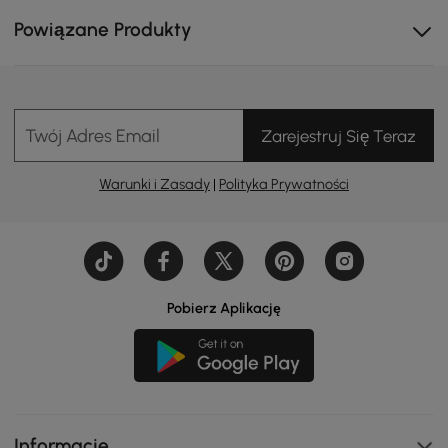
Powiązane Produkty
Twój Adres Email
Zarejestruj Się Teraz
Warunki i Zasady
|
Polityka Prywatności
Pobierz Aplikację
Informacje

◇ ◇ ◇ ◇ ◇ ◇ ◇

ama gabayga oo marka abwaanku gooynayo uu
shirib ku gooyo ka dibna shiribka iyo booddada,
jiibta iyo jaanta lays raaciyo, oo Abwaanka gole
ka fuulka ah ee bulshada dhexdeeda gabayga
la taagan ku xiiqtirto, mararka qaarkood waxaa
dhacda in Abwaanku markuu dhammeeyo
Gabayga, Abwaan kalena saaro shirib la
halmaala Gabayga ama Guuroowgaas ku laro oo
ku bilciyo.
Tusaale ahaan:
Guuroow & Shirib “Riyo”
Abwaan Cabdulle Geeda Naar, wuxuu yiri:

◇ ◇ ◇ ◇ ◇ ◇ ◇

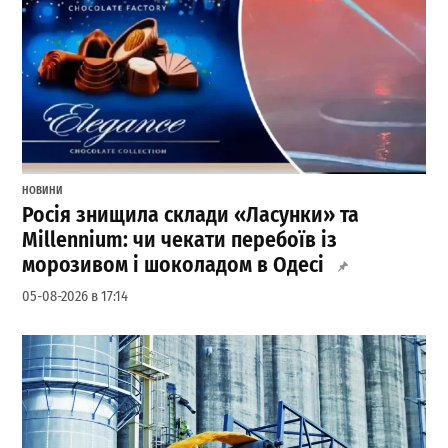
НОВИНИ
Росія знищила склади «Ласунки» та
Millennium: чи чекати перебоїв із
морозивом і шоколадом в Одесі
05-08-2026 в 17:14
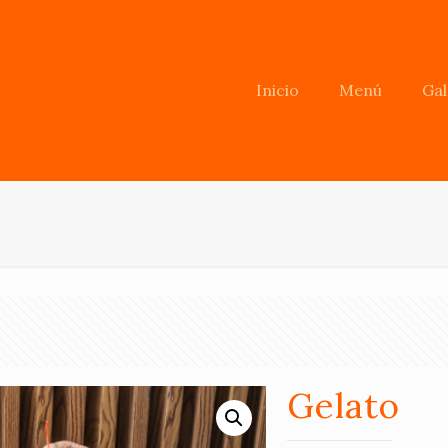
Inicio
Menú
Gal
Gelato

◇ ◇ ◇ ◇ ◇ ◇ ◇

Task description
Extract from the records above the lines from the one containing "ku bilciyo." to the one containing "Abwaan Cabdulle Geeda", both lines included, exactly as they appear and with nothing else.

Exercise output
ku bilciyo.
Tusaale ahaan:
Guuroow & Shirib “Riyo”
Abwaan Cabdulle Geeda Naar, wuxuu yiri:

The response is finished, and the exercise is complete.